The scrap's resolution was the centerpiece of the summit in Addis Ababa, Ethiopia. That should not have been the case. Africa is bedeviled by matters of greater importance which were not resolved. These include the fate of Mali; hostilities between Sudan and 1-year-old South Sudan; jousting between Rwanda and the Democratic Republic of the Congo with United Nations peacekeeping forces between them; and the continuing explosive problem of Somalia, which has been ungoverned since 1991.

Probably the most urgent of these messes is Mali. Its military carried out a coup against a democratically elected government this year. This was followed by the break-off of the northern two-thirds of the country, disputed between ethnic, nomadic Tuaregs and Islamic extremists who have been busily destroying Sufi Muslim shrines in Timbuktu. The Economic Community of West African States has pledged to bring matters in Mali under control but has not yet acted.

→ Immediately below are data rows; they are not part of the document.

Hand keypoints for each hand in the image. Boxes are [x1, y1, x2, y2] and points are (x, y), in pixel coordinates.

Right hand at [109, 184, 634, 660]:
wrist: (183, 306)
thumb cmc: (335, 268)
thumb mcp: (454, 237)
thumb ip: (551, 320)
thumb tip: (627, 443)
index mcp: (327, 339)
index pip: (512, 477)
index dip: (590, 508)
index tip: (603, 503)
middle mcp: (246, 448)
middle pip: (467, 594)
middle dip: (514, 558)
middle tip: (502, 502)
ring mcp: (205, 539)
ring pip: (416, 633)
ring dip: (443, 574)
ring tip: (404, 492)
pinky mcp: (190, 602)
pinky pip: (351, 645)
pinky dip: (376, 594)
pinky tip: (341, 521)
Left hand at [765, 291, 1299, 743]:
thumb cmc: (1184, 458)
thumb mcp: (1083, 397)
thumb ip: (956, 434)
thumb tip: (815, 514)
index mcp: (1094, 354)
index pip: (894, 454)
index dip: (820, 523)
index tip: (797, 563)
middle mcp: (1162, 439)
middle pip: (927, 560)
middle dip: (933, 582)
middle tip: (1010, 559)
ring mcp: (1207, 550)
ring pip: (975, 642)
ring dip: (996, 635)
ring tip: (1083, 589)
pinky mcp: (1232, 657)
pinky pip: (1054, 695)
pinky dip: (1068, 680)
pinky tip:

The problems between Rwanda and the DRC are clearly inter-African as are, now, the dangerous issues between Sudan and South Sudan. These include border questions, a running dispute over oil revenues, and religious differences between largely Muslim Sudan and mostly Christian and animist South Sudan.

It is good news that the AU finally succeeded after a year in electing a president, that it chose a woman for the first time and that she was selected not just because she was a former wife of South Africa's polygamist President Jacob Zuma but largely because of her professional competence. It is a pity, however, that the AU was not able to address the continent's pressing, dangerous dilemmas.